Les personnes qui postulent au DACA doivent déclarer dans leur demande qu’elles se trouvent illégalement dans le pays. Ainsi, le gouvernement pourrait prouver que les bénéficiaires du DACA peuvent légalement être expulsés et disposerait d’informations sur leur lieu de résidence.
Le prochain groupe d’immigrants qui pourrait être ciblé est celui des personnes originaires d’Afghanistan et d’autres pays bénéficiant d’une libération conditionnelle pour raisons humanitaires, qui est une autorisation temporaire de rester légalement aux États-Unis. Trump peut mettre fin à tous les programmes de libération conditionnelle, y compris ceux destinés aux Ukrainiens.
En outre, Trump peut mettre fin au statut de protection temporaire, une loi qui autorise temporairement certaines personnes à séjourner légalement aux États-Unis pendant une période pouvant aller jusqu’à deux ans en raison d’une situation d’urgence dans leur pays. Il a essayé de le faire, mais sans succès, au cours de sa première administration, car il n’a pas suivi la procédure légale appropriée. Environ 1,2 million de personnes sont couvertes par ce programme, que Biden a élargi.
Trump a déclaré qu’il mettrait fin à la citoyenneté de naissance, qui est le droit pour toute personne née dans le pays d’obtenir la citoyenneté. Pourrait-il légalement faire cela ?
L’administration Trump pourrait ordonner aux autorités fédérales de cesser de traiter les passeports et les numéros de sécurité sociale des personnes qui ne peuvent pas établir que leurs parents sont citoyens américains.

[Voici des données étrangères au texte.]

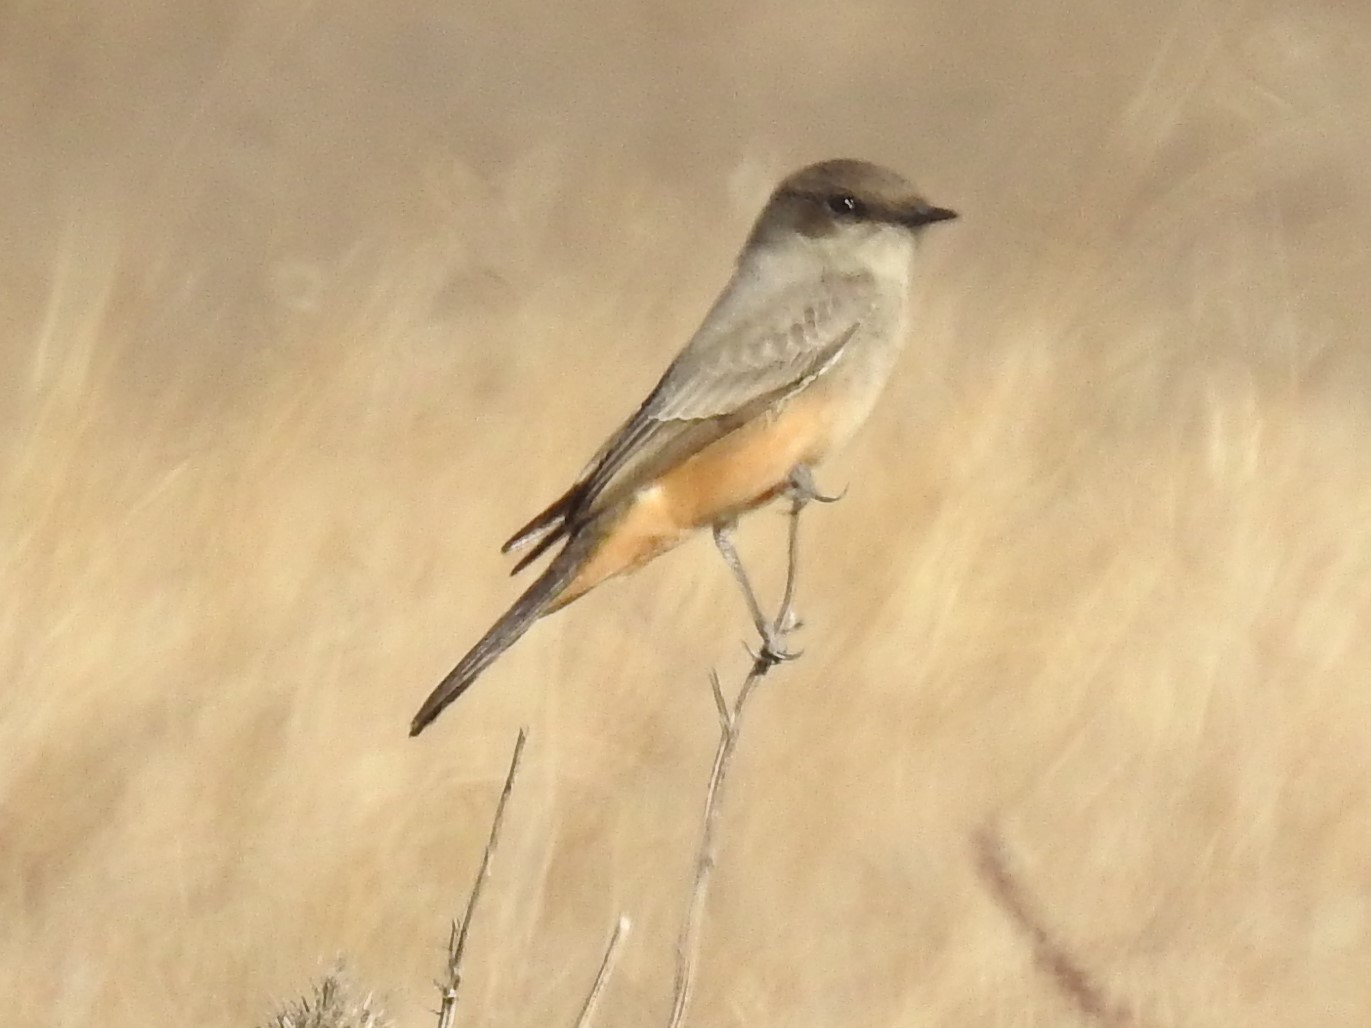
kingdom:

Un procès qui s’ensuivrait, probablement intenté par des personnes privées de leurs papiers, obligerait les tribunaux à se prononcer sur le droit de naissance à la citoyenneté.
Le quatorzième amendement donne le droit à la citoyenneté à toutes les personnes nées aux États-Unis, quelle que soit la nationalité de leurs parents. Les contestataires du droit de naissance soutiennent que le quatorzième amendement devrait être réinterprété pour exclure les personnes nées aux États-Unis de parents présents illégalement et donc sans le consentement du gouvernement américain.
Pour réussir à annuler le droit de naissance, la Cour suprême devrait renverser un précédent vieux de 126 ans, selon lequel toute personne née sur le sol américain et non l’enfant d’une personne engagée dans le service diplomatique est un citoyen américain.
Trump a parlé d’utiliser l’Alien Enemies Act comme moyen d’expulser des personnes. Qu’est-ce que cela signifie?
Trump a parlé d’utiliser l’Alien Enemies Act de 1798 comme moyen de contourner le contrôle judiciaire et les tribunaux d’immigration et d’expulser des personnes telles que les membres de gangs et de cartels. Cette loi permet à un président, en temps de guerre, de détenir et d’expulser des personnes nées dans un pays ennemi.
L’un des problèmes est que Trump n’aura pas le pouvoir d’expulser des personnes en vertu de cette loi, à moins qu’il n’y ait une guerre ou une invasion par une autre nation ou un autre gouvernement. Les gangs ou les cartels ne constituent pas leur propre nation ou leur propre gouvernement. Par exemple, Trump ne pouvait pas simultanément reconnaître le gouvernement mexicain et un cartel comme étant le gouvernement du Mexique – ni réussir à prouver légalement que le gouvernement mexicain envoie des membres du cartel envahir les États-Unis au nom du gouvernement mexicain.
Un autre problème que Trump aurait en utilisant l’Alien Enemies Act est qu’il permet un examen par les tribunaux pour déterminer si un individu est réellement un « étranger ennemi ». Cela ne constituerait probablement pas un raccourci automatique vers l’expulsion et aboutirait à un litige.